Press "Enter" to skip to content

Social Engineering Competition

What is the Social Engineering Competition (SEC) all about?

The SEC allows students to compete in a purely social engineering experience that is grounded in the social sciences. The competition offers a timely and unique platform for students to learn about social engineering in a hands-on, engaging, and ethical manner. The competition has a different theme each year to demonstrate the relevance of social engineering across various cybersecurity areas, and is open to high school, undergraduate, and graduate students.

Competition by the Numbers (2020–2025)

🎓 534 total participants

  • 91 high school students
  • 388 undergraduate students
  • 55 graduate students

Origins and Mission

The Social Engineering Competition was originally developed as part of an NSF-funded education and outreach initiative (NSF Award #2032292) focused on broadening participation in cybersecurity education. Grounded in NSF’s strategic priorities around workforce development, the competition was designed to engage students from a variety of disciplinary backgrounds, experience levels, and institutions.

Following the conclusion of the NSF funding period (January 31, 2026), the competition will continue as a standalone, fully virtual event. It operates with institutional authorization and oversight (including risk management, legal review, and ethics processes) and is informed by guidance from an external advisory board of academic and industry experts. While no longer NSF-funded, the competition remains committed to its founding mission by staying free to participate, globally accessible, and open to students across a variety academic disciplines and levels.

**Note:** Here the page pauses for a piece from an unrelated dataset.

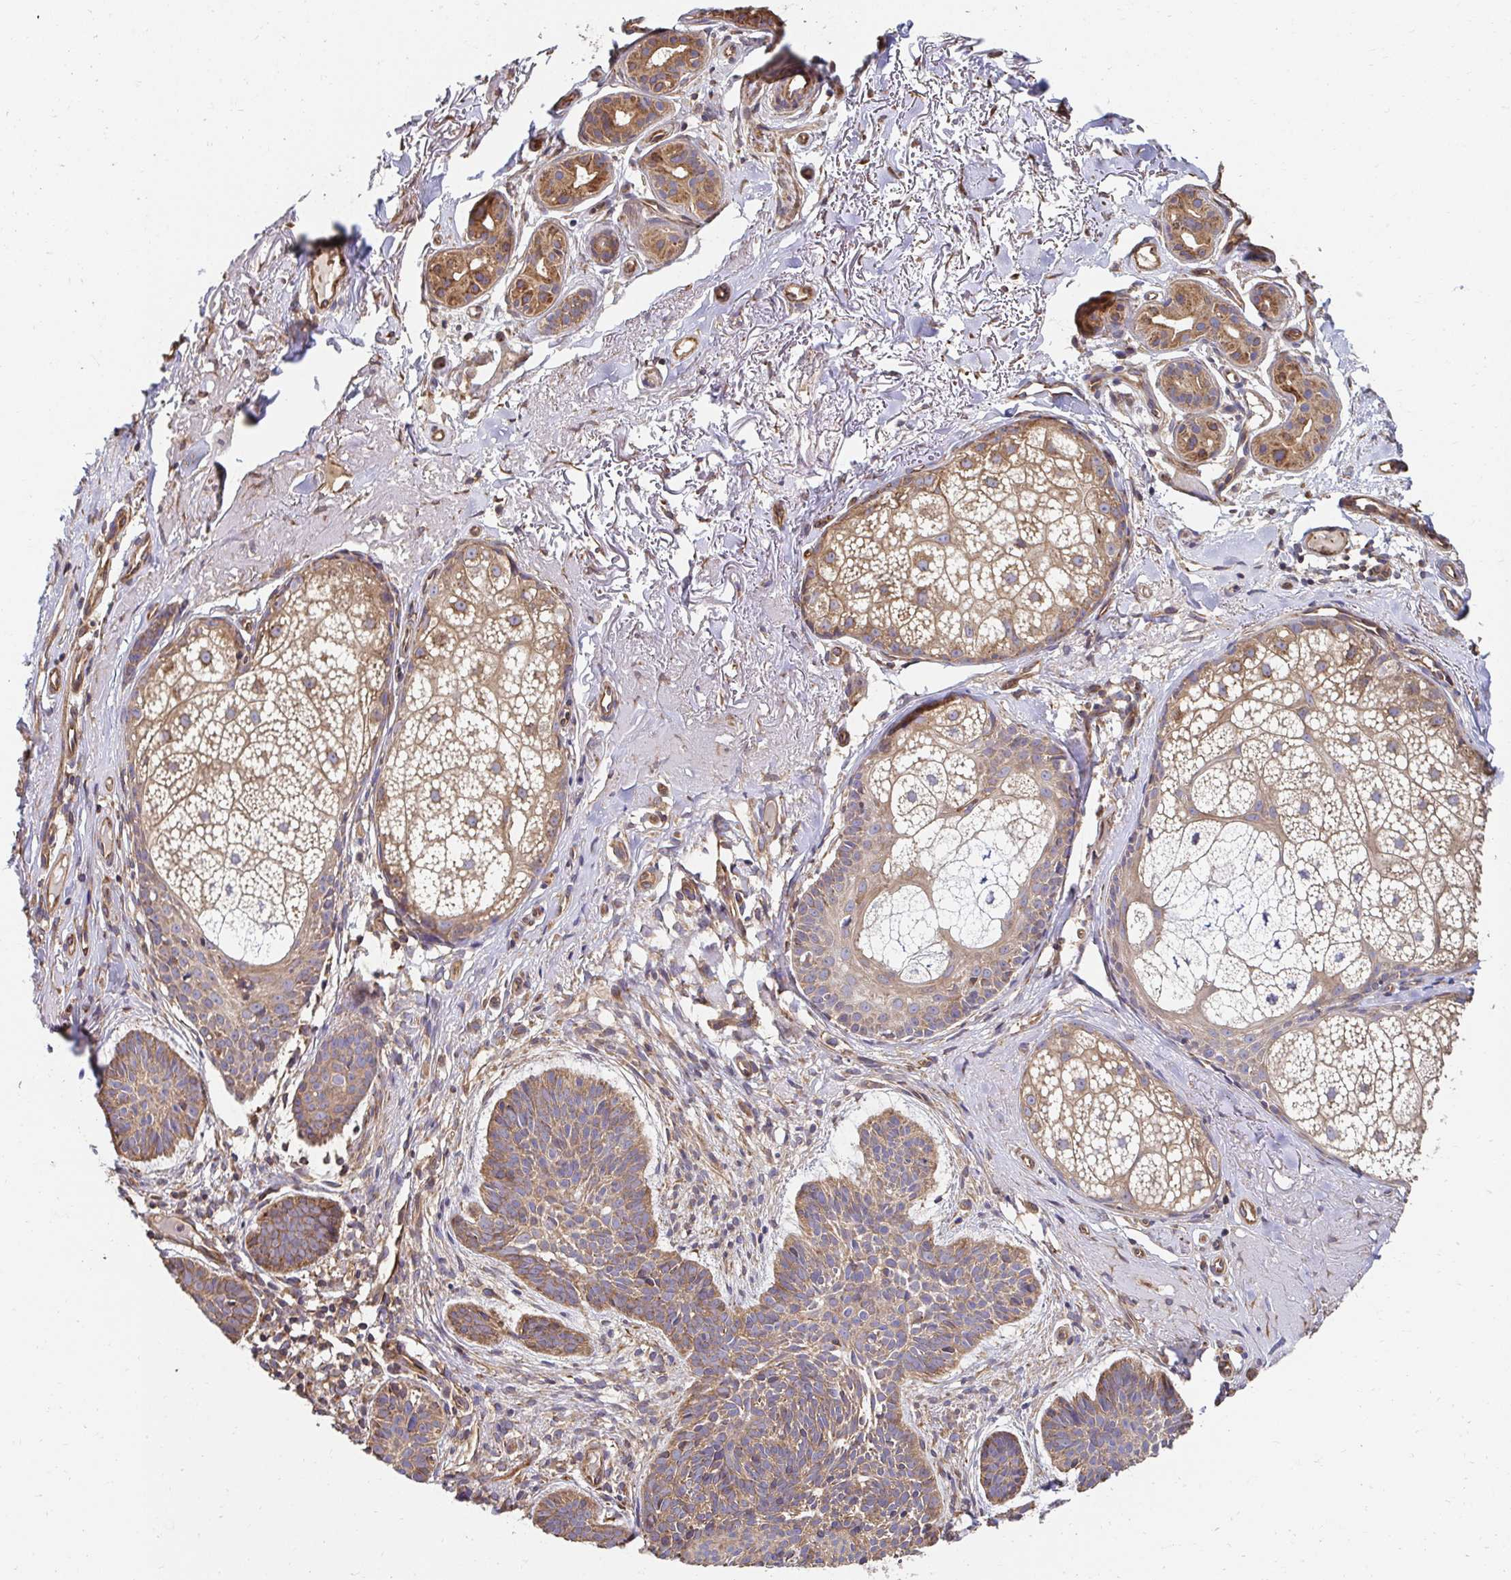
{"staining": {"intensity": "moderate", "quantity": ">75%", "location": "cytoplasmic/membranous"}, "tissue": "skin cancer", "cell_type": "Tumor cells", "image_type": "cancer", "snomed": [{"axis": "morphology", "description": "Basal cell carcinoma"}, {"axis": "topography", "description": "Skin"}], "caption": "IHC (DAB (3,3'-diaminobenzidine)) staining of basal cell carcinoma (skin) demonstrates moderate cytoplasmic/membranous protein positivity in about >75% of tumor cells.", "gene": "APBB1", "patient": {"sex": "male", "age": 78}}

The theme for the 2026 competition is “AI-Enhanced Social Engineering Attacks on a Community-Based Pharmacy”. 

We are now accepting team applications for the 2026 SE Competition till February 9, 2026.

Team registration dates:
December 1, 2025 – February 9, 2026 (12pm ET)

  • Code of conduct forms (team members and advisors)
  • Media consent waivers (team members)
  • Parental consent for participation of minors (for team members under 18)

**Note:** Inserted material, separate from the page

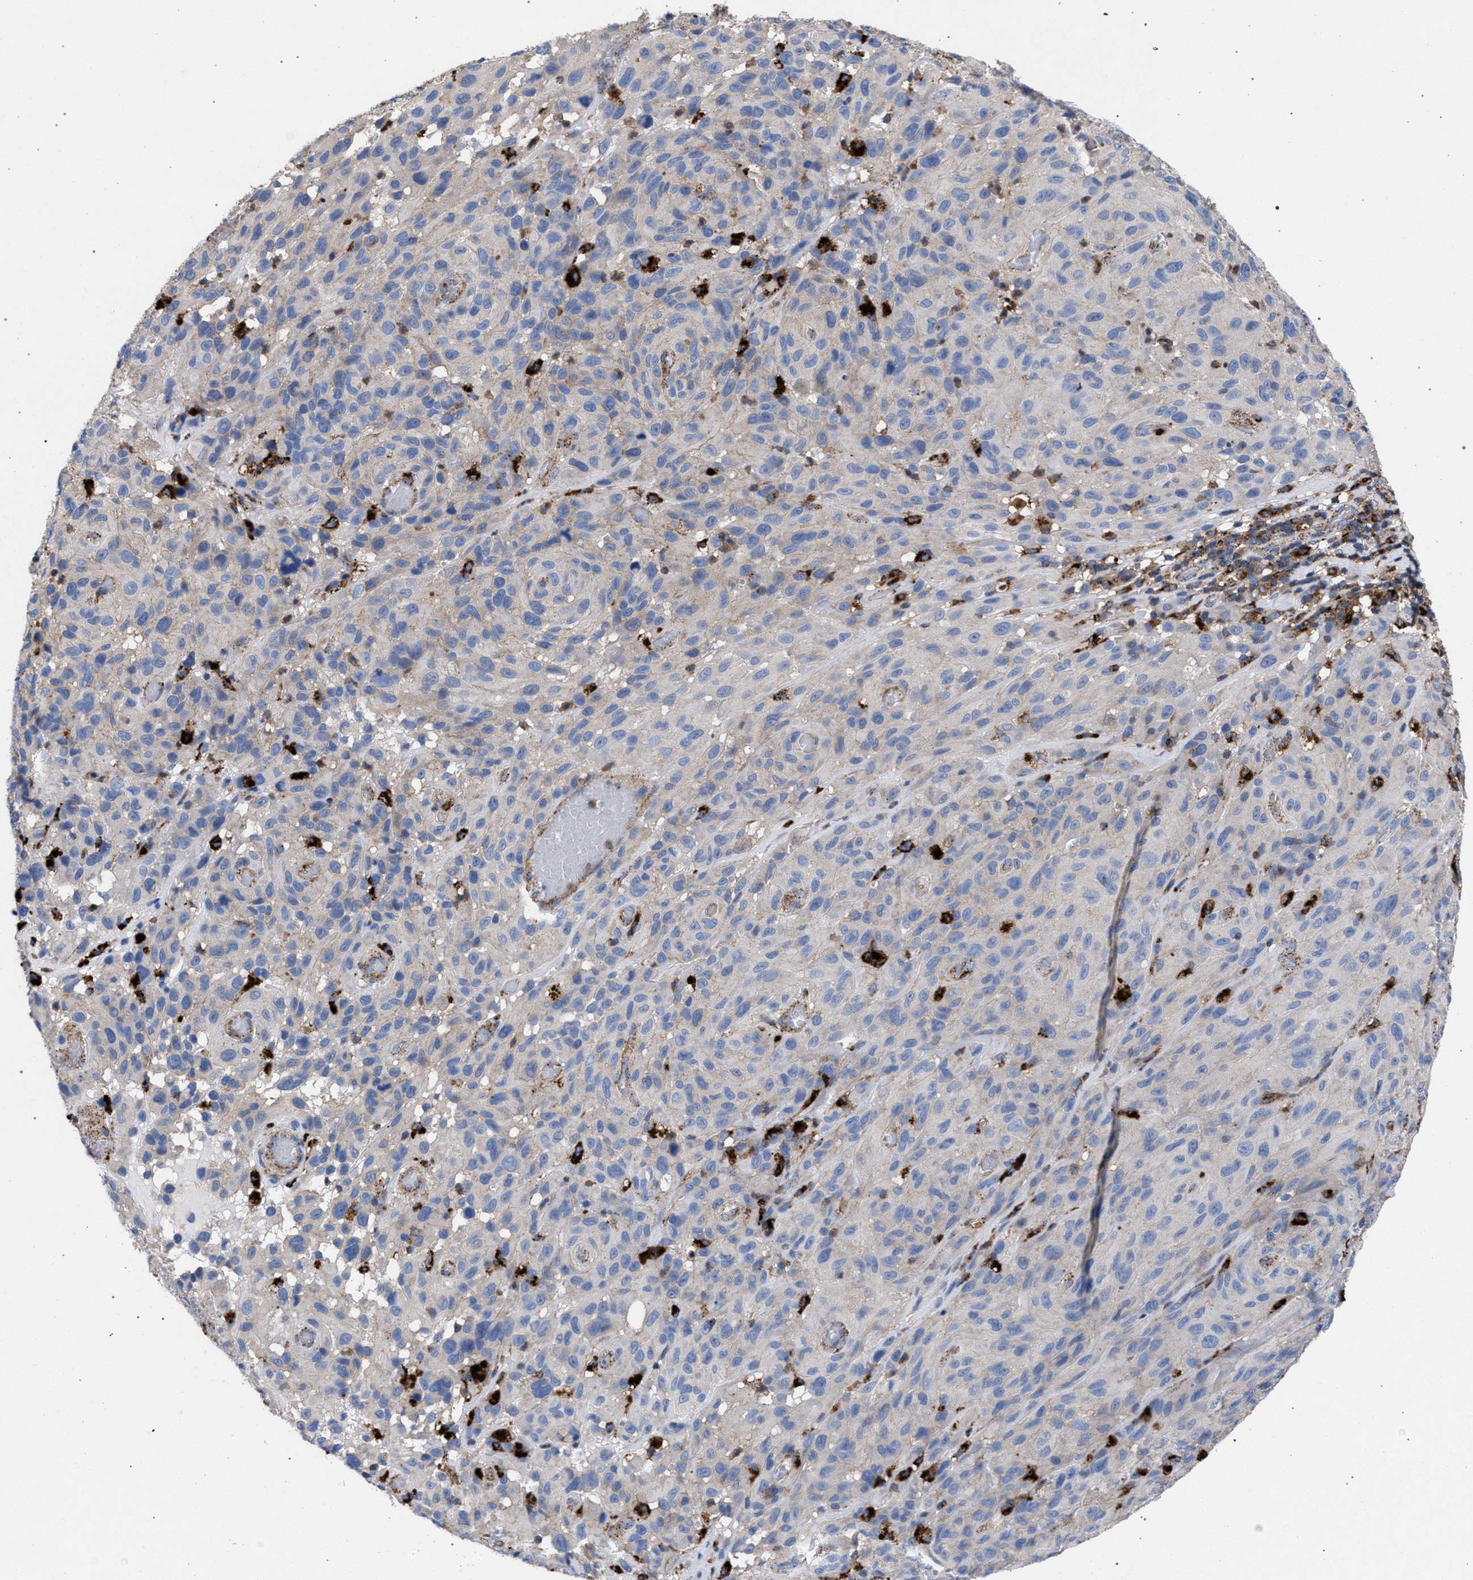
{"staining": {"intensity": "negative", "quantity": "none", "location": "none"}, "tissue": "melanoma", "cell_type": "Tumor cells", "image_type": "cancer", "snomed": [{"axis": "morphology", "description": "Malignant melanoma, NOS"}, {"axis": "topography", "description": "Skin"}], "caption": "Immunohistochemistry micrograph of malignant melanoma stained for a protein (brown), which demonstrates no expression in tumor cells.", "gene": "PPT1", "patient": {"sex": "male", "age": 66}}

Notification: February 20, 2026

Pre-event surveys: February 20 – March 9, 2026

Orientation session (5-6 hours): March 21, 2026 (Time TBD)

Competition dates:
April 10-12, 2026: Graduate
April 17-19, 2026: Undergraduate
April 24-26, 2026: High school

Closing ceremony: April 30, 2026 (Time TBD)

What is social engineering?

Social engineering (SE) is defined as any act that uses persuasion strategies to influence individuals to take an action that may or may not be in their best interests. Many people use social engineering in everyday contexts.

Why is social engineering relevant?

SE is often used to conduct reconnaissance, which is the first stage of a cyberattack. Previous research indicates that adversaries, such as nation states and organized crime groups, spend a good portion of their time (50-75%) on reconnaissance. Furthermore, SE is used beyond just the initial recon stage to get more/different types of information and access.

SE may also be used maliciously by “deceiving an individual into revealing sensitive information (passwords), obtaining unauthorized access (to restricted areas such as server rooms), or committing fraud (deception via phishing) by associating with the individual to gain confidence and trust”, National Institute of Standards and Technology (NIST SP 800-63-3).

Nearly 70% of US organizations experienced SE attacks in 2017, costing the country approximately $2.76 million and each instance taking approximately 20 days to resolve. The Federal Bureau of Investigation’s 2019 Internet Crime Report noted that the total financial loss from the SE tactics of business email compromise, phishing scams, and confidence fraud/romance scams totaled more than $2.23 billion.

Cybersecurity experts agree that the human factor is increasingly being leveraged in cyberattacks, making SE a major concern for cybersecurity.

So why a ‘pure’ social engineering competition?

There are MANY cybersecurity competitions already in existence (PicoCTF, PlaidCTF, CSAW, UCSB iCTF, US Cyber Challenge, Panoply, CPTC, CCDC, CyberPatriot, Cyber Academy, to name a few). While these are all excellent sources of hands-on training, they are primarily technical in nature and have specific focus areas, such as reverse engineering, hacking, cryptography, and exploitation. They do not emphasize the relevance of the human-socio-psychological aspects of cyberattacks and cybersecurity.

Given that the human factor is increasingly being exploited by cybercriminals, a pure SE competition grounded in the social sciences offers a timely and unique platform for students to learn about this topic in a hands-on, engaging, and ethical manner.

Who can participate?

This event is open to high school, undergraduate, and graduate students. Teams are required (solo entries are not permitted). Team sizes can range from 2-4 members. Members can be from different institutions (schools/colleges), but must be at the same educational level (ex: purely high school students).

When and how can we put our application in?

The application window changes year to year – so please check our website for the latest updates!